D. JURAFSKY, W. WARD, J. ZHANG, K. HEROLD, X. YU, S. ZHANG
In order to help understand why gains in pronunciation modeling have proven so elusive, we investigated which kinds of pronunciation variation are well captured by triphone models, and which are not. We do this by examining the change in behavior of a recognizer as it receives further triphone training. We show that many of the kinds of variation which previous pronunciation models attempt to capture, including phone substitution or phone reduction, are in fact already well captured by triphones. Our analysis suggests new areas where future pronunciation models should focus, including syllable deletio

4:50, SPEECH-L12.5
A BOOTSTRAP METHOD FOR CHINESE NEW WORDS EXTRACTION
S. HE, J. ZHU
ABSTRACT A bootstrap approach for extracting unknown words from a Chinese text corpus is proposed in this paper.

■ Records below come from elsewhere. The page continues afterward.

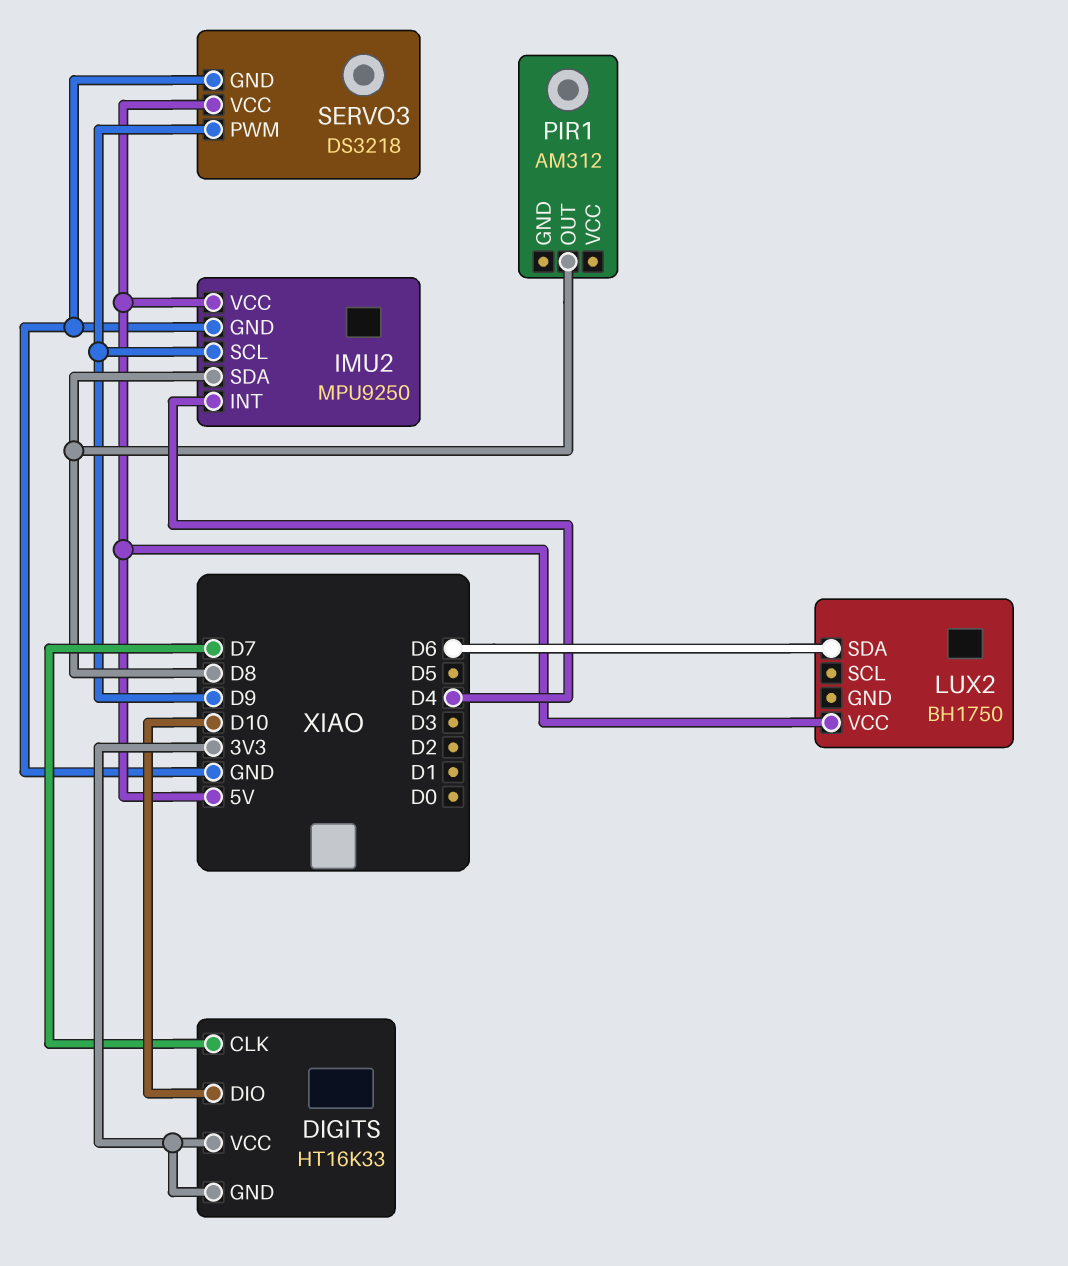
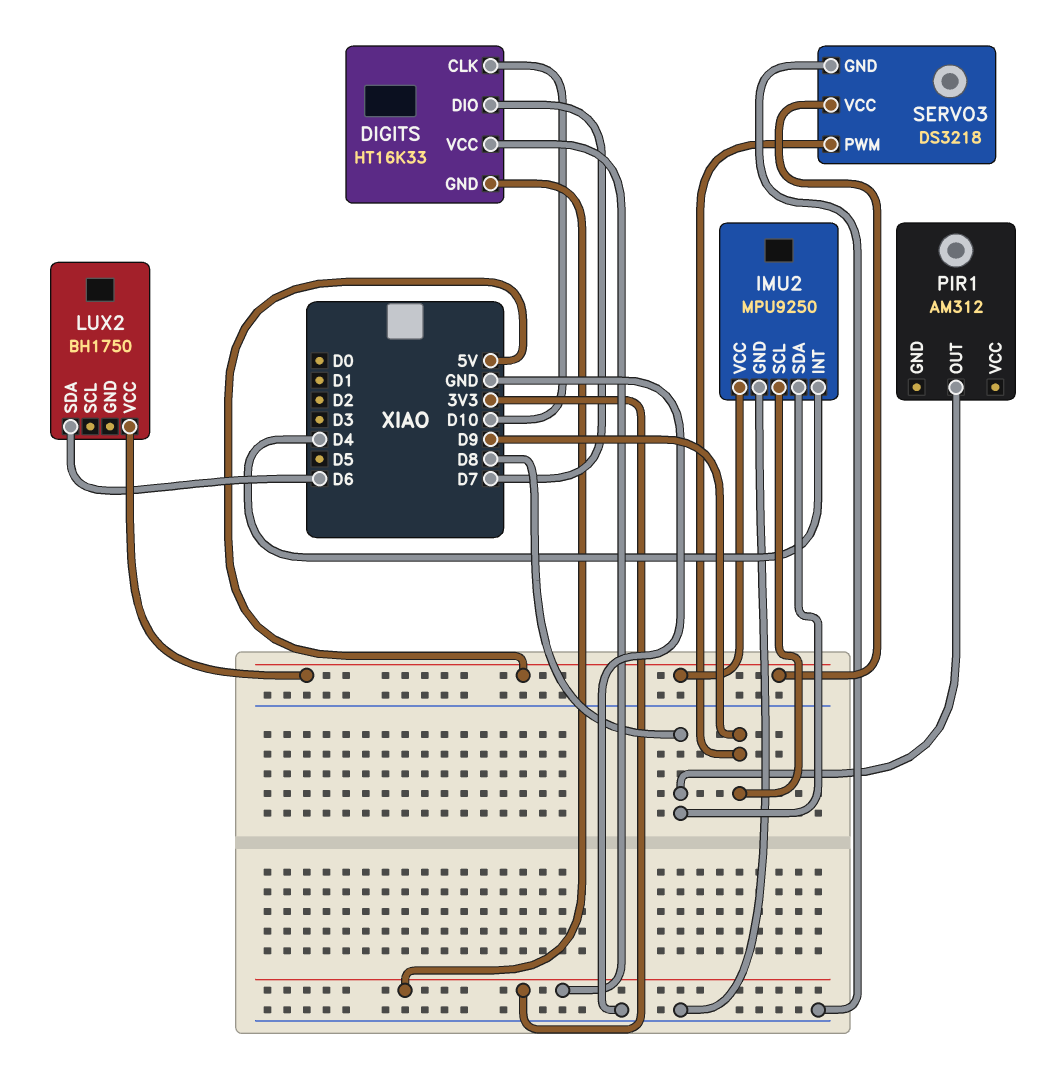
DIGITS pin CLK: D7 -> D10
DIGITS pin DIO: D10 -> D7

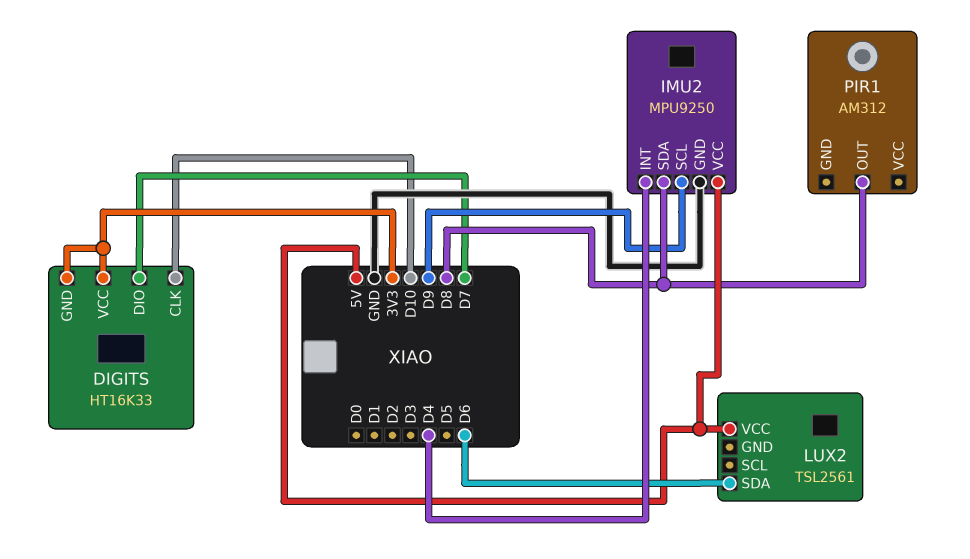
LUX2: BH1750 -> TSL2561
SERVO3: DS3218 -> none
SERVO3 pin GND: GND -> none
SERVO3 pin PWM: D9 -> none
SERVO3 pin VCC: 5V -> none

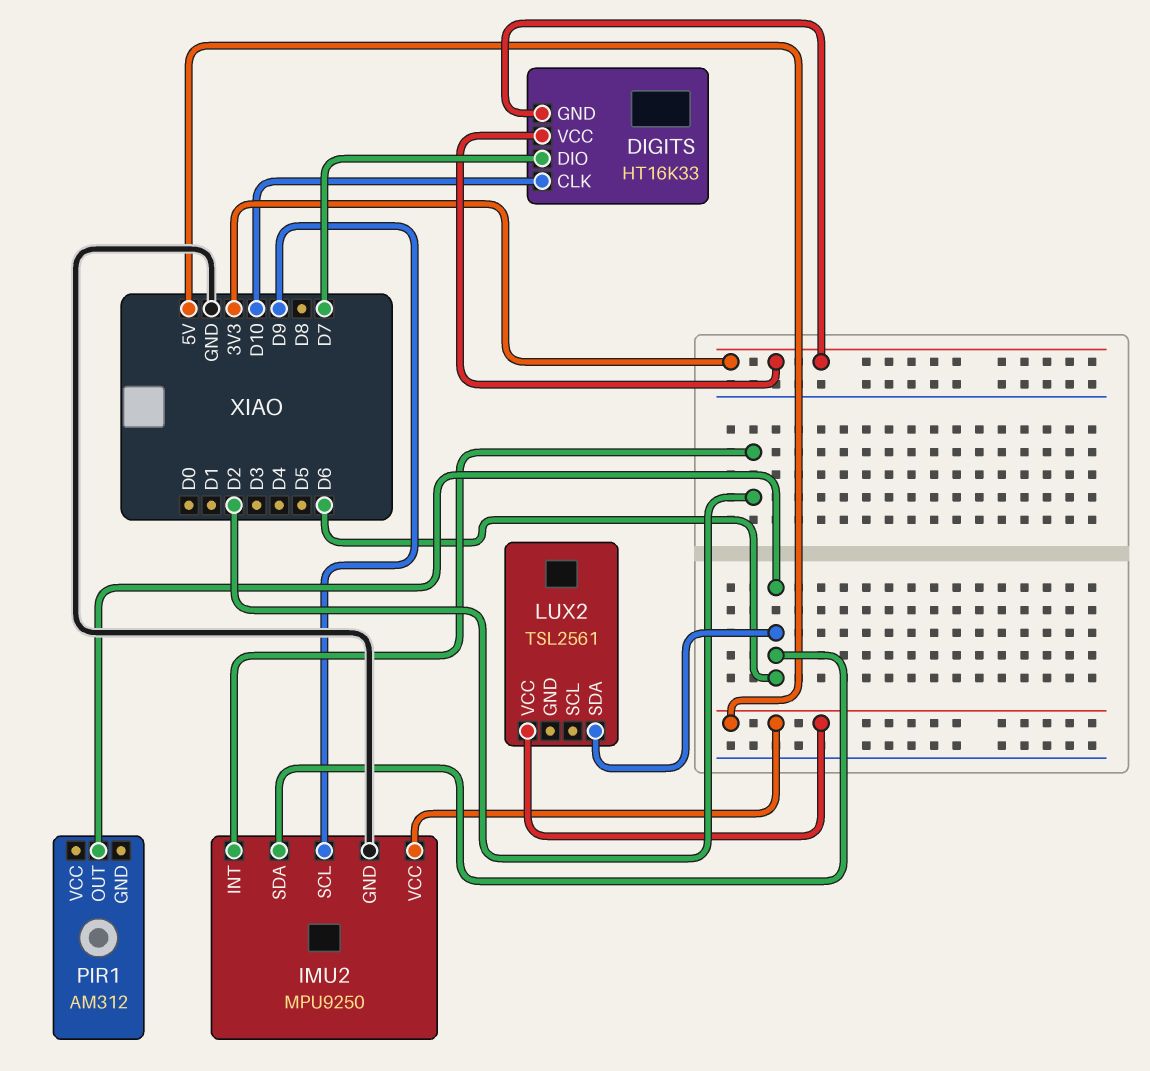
IMU2 pin INT: D4 -> D2
IMU2 pin SDA: D8 -> D6
PIR1 pin OUT: D8 -> D6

Instead of using a non-iterative segmentation-detection approach, the proposed method iteratively extracts the new words and adds them into the lexicon. Then the augmented dictionary, which includes potential unknown words (in addition to known words), is used in the next iteration to re-segment the input corpus until stop conditions are reached. Experiments show that both the precision and recall rates of segmentation are improved.

5:10, SPEECH-L12.6
KANJI-TO-HIRAGANA CONVERSION BASED ON A LANGUAGE MODEL
W. CHANG
In speech recognition systems, a common problem is transcription of new additions to the recognition lexicon into their phonetic symbols. Specific to the Japanese language, such a problem can be dealt with in two steps. In this paper, we focus on the first step, in which the new lexical entry is converted into a set of hiragana syllabaries, which is almost a phonetic transcription. We propose a conversion scheme which yields the most likely hiragana syllabaries, based on a language model. Results from our evaluations on three test sets are also reported. Although the study is conducted on Japanese only, our approach has applications to Chinese.